Кажется, 5 июня. Эта неделя была пуста и страшна. Мак грубо заявил мне о гнусном провале «Бородули», и Контроль задержал мою уже отпечатанную книгу о Некрасове — лишь оттого, что там сказано в двух местах государь император, а нужно — царь. Приехал сюда замученный, даже дивная природа не радует.
15 августа, воскресение. В июле была арестована Лида{3}. 13-го
Казалось бы, что Лида должна радоваться, что ее отпустили. Так нет: почему не выпустили Катю Боронину, ее подругу, которая и втянула ее во всю эту историю.
1927
20 февраля. Наконец-то получилась бумага от Лебедева-Полянского по поводу моего «Некрасова». Бумага наглая — придирки бездарности, — но главное то, что в конце сказано: «Несмотря на все сказанное, должен отметить, что проделана большая и интересная работа. Так или иначе она должна быть опубликована».

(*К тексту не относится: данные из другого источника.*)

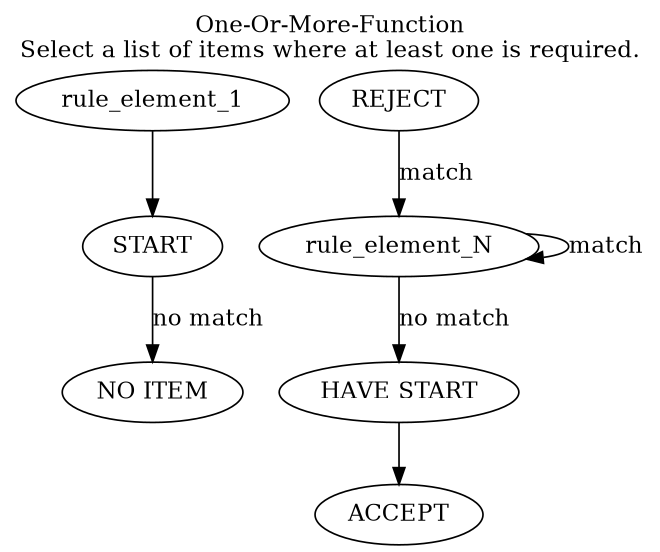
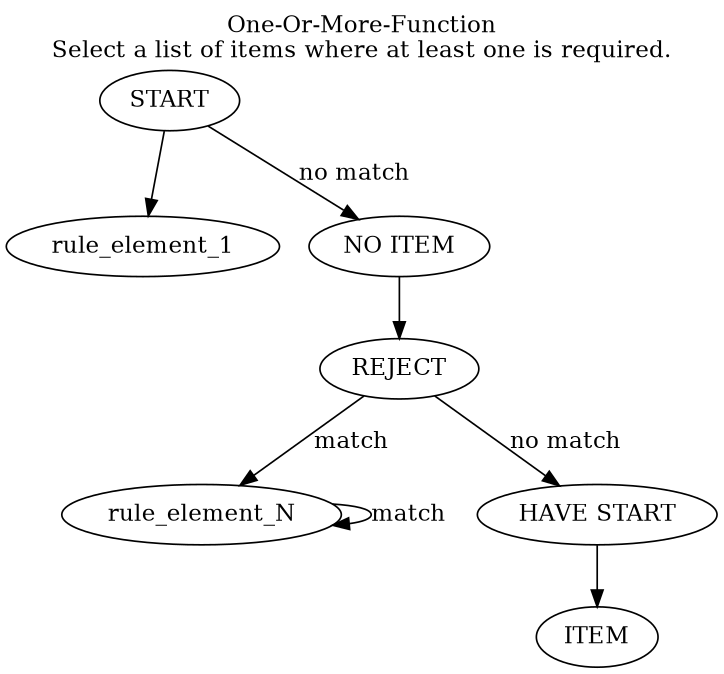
  digraph {
    label="One-Or-More-Function\nSelect a list of items where at least one is required.\n"
    labelloc=t
    START
    rule_element_1
    "NO ITEM"
    rule_element_N
    n5 [label="HAVE START"]
    REJECT
-   ACCEPT
-   rule_element_1 -> START
+   ACCEPT [label=ITEM]
+   START -> rule_element_1
    START -> "NO ITEM" [label="no match"]
+   "NO ITEM" -> REJECT
    rule_element_N -> rule_element_N [label=match]
-   rule_element_N -> n5 [label="no match"]
+   REJECT -> n5 [label="no match"]
    n5 -> ACCEPT
    REJECT -> rule_element_N [label=match]
  }
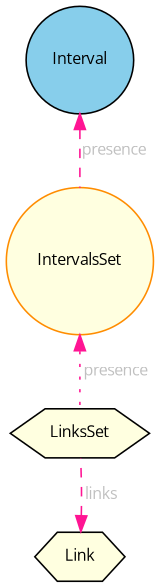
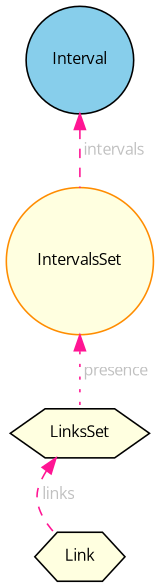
  digraph {
    fontname="Open Sans"
    node [color=black fillcolor=lightyellow fontname="Open Sans" fontsize=10 shape=hexagon style=filled]
    edge [color=deeppink dir=back fontcolor=grey fontname="Open Sans" fontsize=10 labelfontname=Helvetica labelfontsize=10 style=dashed]
    n1 [fontcolor=black height=0.2 label=LinksSet width=0.4]
    n2 [height=0.2 label=Link width=0.4]
    n3 [color=darkorange height=0.2 label=IntervalsSet shape=circle width=0.4]
    n4 [fillcolor=skyblue height=0.2 label=Interval shape=circle width=0.4]
-   n2 -> n1 [label=" links"]
+   n1 -> n2 [label=" links"]
    n3 -> n1 [label=" presence" style=dotted]
-   n4 -> n3 [label=" presence"]
+   n4 -> n3 [label=" intervals"]
  }
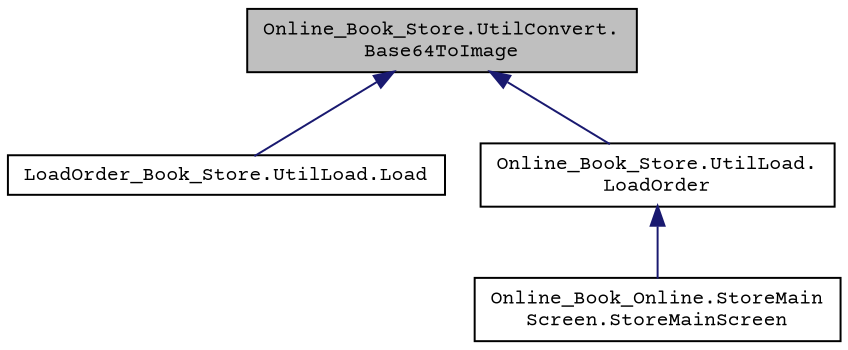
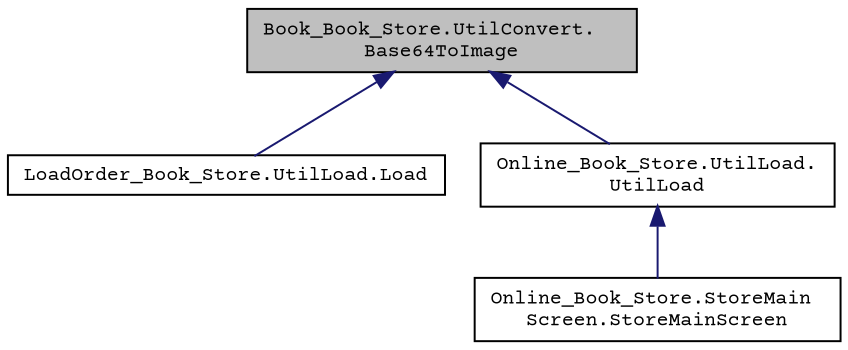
  digraph {
    fontname="Courier Prime"
    rankdir=TB
    node [color=black fillcolor=white fontname="Courier Prime" fontsize=10 shape=record style=filled]
    edge [color=midnightblue dir=back fontname="Courier Prime" fontsize=10 labelfontname=Helvetica labelfontsize=10 style=solid]
-   n1 [fillcolor=grey75 fontcolor=black height=0.2 label="Online_Book_Store.UtilConvert.\lBase64ToImage" width=0.4]
+   n1 [fillcolor=grey75 fontcolor=black height=0.2 label="Book_Book_Store.UtilConvert.\lBase64ToImage" width=0.4]
    n2 [height=0.2 label="LoadOrder_Book_Store.UtilLoad.Load" width=0.4]
-   n3 [height=0.2 label="Online_Book_Store.UtilLoad.\lLoadOrder" width=0.4]
-   n4 [height=0.2 label="Online_Book_Online.StoreMain\lScreen.StoreMainScreen" width=0.4]
+   n3 [height=0.2 label="Online_Book_Store.UtilLoad.\lUtilLoad" width=0.4]
+   n4 [height=0.2 label="Online_Book_Store.StoreMain\lScreen.StoreMainScreen" width=0.4]
    n1 -> n2
    n1 -> n3
    n3 -> n4
  }
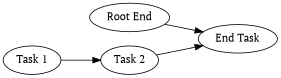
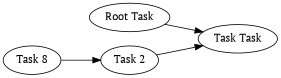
  digraph {
    fontname="PT Serif"
    rankdir=LR
    node [fontname="PT Serif"]
    edge [fontname="PT Serif"]
-   n1 [label="Root End"]
-   n2 [label="End Task"]
-   n3 [label="Task 1"]
+   n1 [label="Root Task"]
+   n2 [label="Task Task"]
+   n3 [label="Task 8"]
    n4 [label="Task 2"]
    n1 -> n2
    n3 -> n4
    n4 -> n2
  }
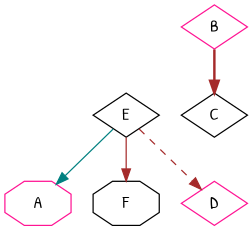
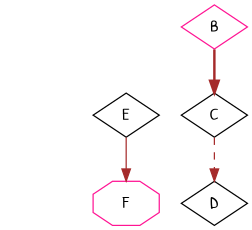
  digraph {
    fontname="Patrick Hand"
    node [color=deeppink fontname="Patrick Hand" shape=diamond]
    edge [childnumber=2 color=brown fontname="Patrick Hand" style=solid]
-   A [root=true shape=octagon]
    n2 [label=B]
    n3 [color=black label=C]
    n4 [color=black label=E]
-   n5 [color=black label=F shape=octagon]
-   n6 [label=D]
+   n5 [label=F shape=octagon]
+   n6 [color=black label=D]
    n2 -> n3 [style=bold]
-   n4 -> n6 [style=dashed]
-   n4 -> A [color=teal]
+   n3 -> n6 [style=dashed]
    n4 -> n5 [childnumber=1]
  }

4 марта. Удастся ли довести до конца моего «Некрасова»? На горизонте опять не без туч: Ольминский — в «Литературном посту» — снова обрушился на меня, ругая на чем свет… издание 1919 года…{1} Никто не «одернул» его, как принято теперь говорить. Я хотел было ответить ему, да нет времени. Лучше употреблю это время на улучшение нового издания «Некрасова».
Утром сегодня был в Пушкинском Доме. Как приятно там работать; не тесно, книги подают моментально, нет той суеты, что в Русском отделении Публичной библиотеки, где все служащие замучены, закружены работой — тысячами требований из читального зала.
От Репина письмо{2}. Впрочем, только отрывок. Остальное погибло. Да и как не погибнуть, если он прямо пишет: «Кому ведать надлежит, следят за вашей перепиской: вы на счету интересных — еще бы!»
26 апреля. Был вчера у Тынянова. Его комнатенка так уставилась книжными шкафами, что загородила даже окна.
С восторгом отзывается о романе «Мангэттен» Дос Пассоса. «Американская литература расцветает необычайно. Начинают казаться какими-то старинными Куперами — все эти О'Генри, Джэки Лондоны». Чарующая бодрость, отзывчивость на все культурное, прекрасные глаза, думающий лоб, молодая улыбка, я понимаю, почему бедная Варковицкая по уши влюбилась в него. О Тургеневе — вот ум! Письма.
21 мая. Был у меня вчера Иванов-Разумник. Он внушает мне глубочайшее уважение. Во всем его душевном строе чувствуется наследник Белинского, Добролюбова и пр. — то есть лучший и теперь уже легендарный тип интеллигента. Я знаю, как он страшно, беспросветно нуждается (знаю также, как сильно он не любит меня), но когда я попросил его прочитать корректуры моего «Некрасова» и упомянул при этом, что Госиздат заплатит ему за работу, он воскликнул:
— Ну зачем это! Не надо. Я просто в порядке товарищеской услуги.
«Товарищеская услуга», которая должна отнять у него не меньше 8 суток работы!
Одет он ужасно. Трепаное пальто, грязная мятая куртка (но не «лохмотья», а «одежда», носимая с достоинством). Лицо изможденное, волосы хоть и черные, но очень жидкие — и весь он облезлый, нарочито-некрасивый, — но вся установка на «внутреннюю красоту», и эта внутренняя красота лучится из каждого его слова. Подлинная, скромная, без позы.
23 мая. Был у меня вчера Тынянов. Позвонил, можно ли прийти.